The data that set off the 400 ppm media blitz - CO2 concentration measured at Mauna Loa, Hawaii

Another notable item from May - the symbolic reaching of the 400 ppm mark in atmospheric carbon dioxide concentration at the Mauna Loa CO2 observatory that generated quite a bit of media attention. Both the figure at the top of this post, as well as the one just above are atmospheric CO2 concentration data from Mauna Loa. While there is certainly still debate regarding what this threshold means and how we, as a society, should view it, I find it compelling to think about the context: CO2 levels have not been this high certainly since Homo sapiens has been around (see figure below), and pre-date many of our fore-bearers as well. The last time that atmospheric CO2 concentrations appear to have exceeded 400 ppm was during the Pliocene > 2 million years ago.

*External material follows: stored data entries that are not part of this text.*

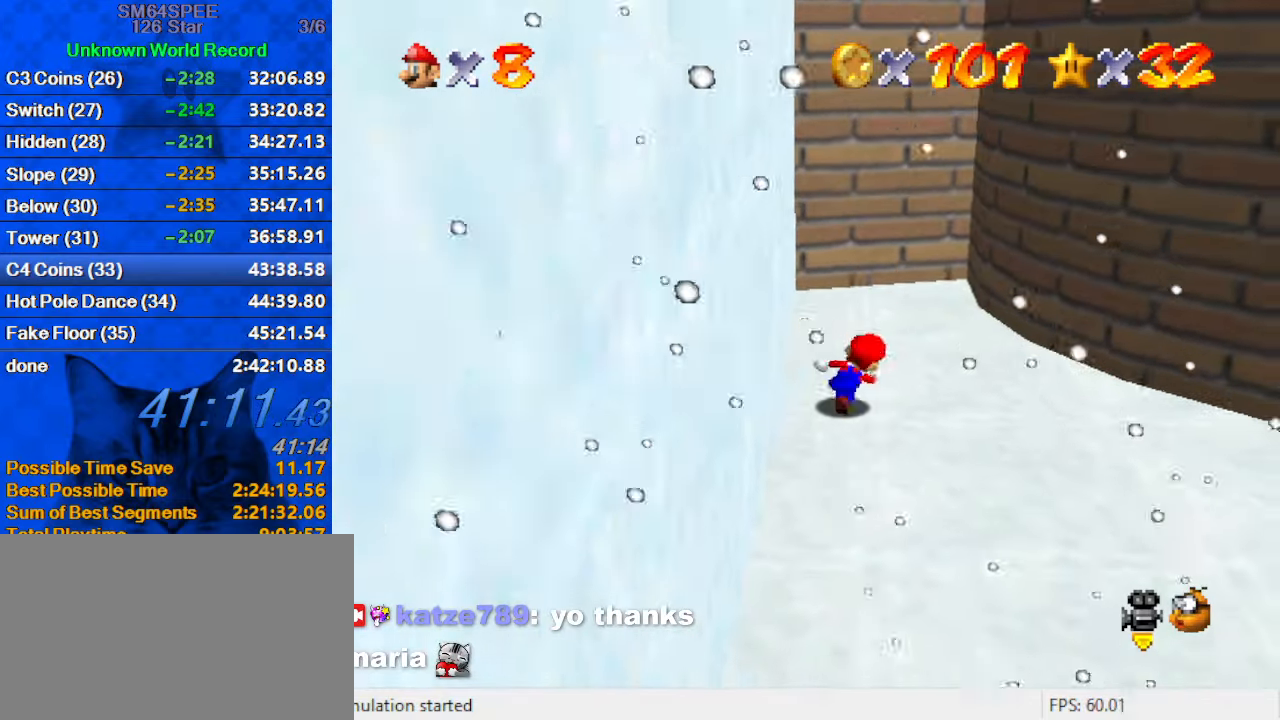
{"keys": ["left", "shift", "up"], "events": [[134, "left", "down"], [134, "up", "down"], [200, "right", "up"], [200, "shift", "down"]]}
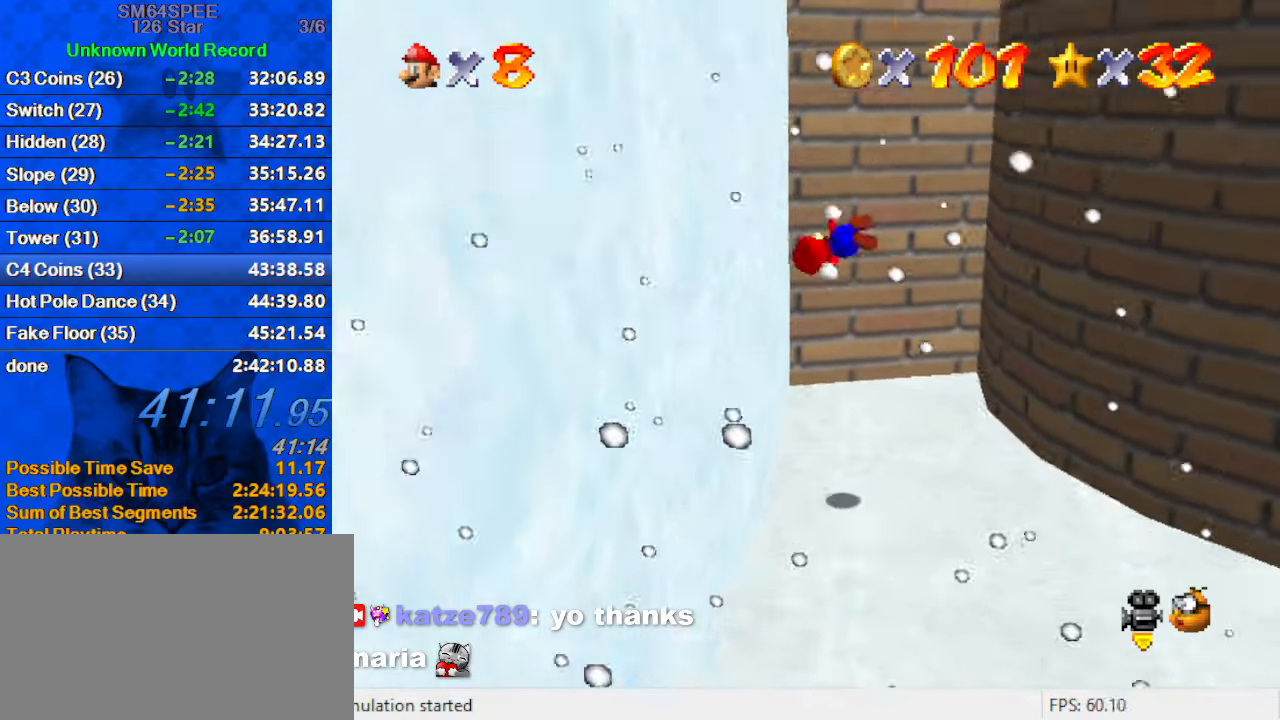
{"keys": ["right", "shift"], "events": [[67, "up", "up"], [200, "shift", "up"], [234, "left", "up"], [234, "right", "down"], [300, "shift", "down"], [400, "up", "down"], [467, "up", "up"]]}
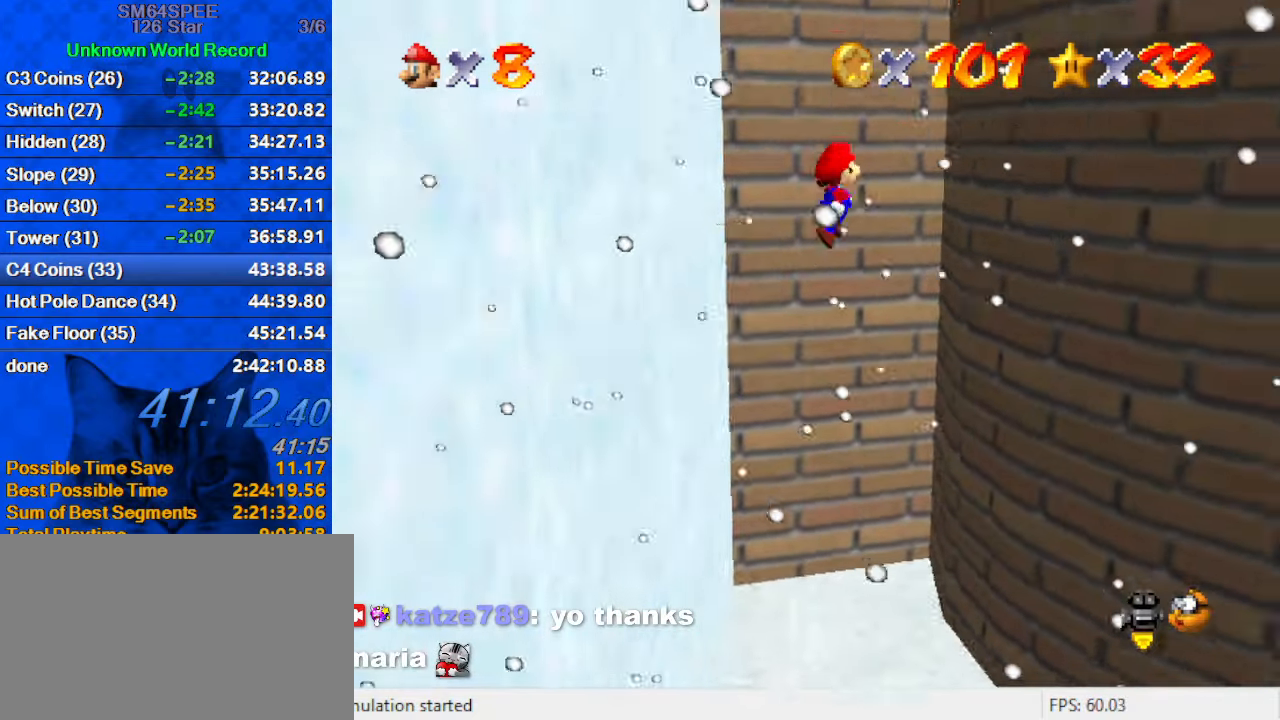
{"keys": ["left", "shift"], "events": [[300, "shift", "up"], [400, "left", "down"], [400, "shift", "down"], [434, "right", "up"]]}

These data, from the Scripps Institute of Oceanography and posted to, suggest that the current level of atmospheric CO2 is anamalous over the 800,000 year record available by analyzing gases trapped in ice.

In light of this context, it seems worthwhile to at the very least bring the very best science to bear on the problem of projecting future climate, and use that information to plan for those changes. The OCNMS Sanctuary Advisory Committee discussed that very problem at their meeting on Friday, and I see leaders all over the Olympic Peninsula and in Washington State doing the same. I focus on the coastal implications of climate change - and there are many. One of the areas that I am interested in at the moment is the ways in which climate change, primarily through sea level rise and changes in storm pattens and wave climate, may compromise the ability of shorelines to act as effective barriers between communities and the ocean. To that end I've proposed a small shoreline monitoring program for the North Olympic Peninsula, to complement shoreline change data collected in SW Washington and Oregon. I put together the poster below on the program - check it out and let me know what you think...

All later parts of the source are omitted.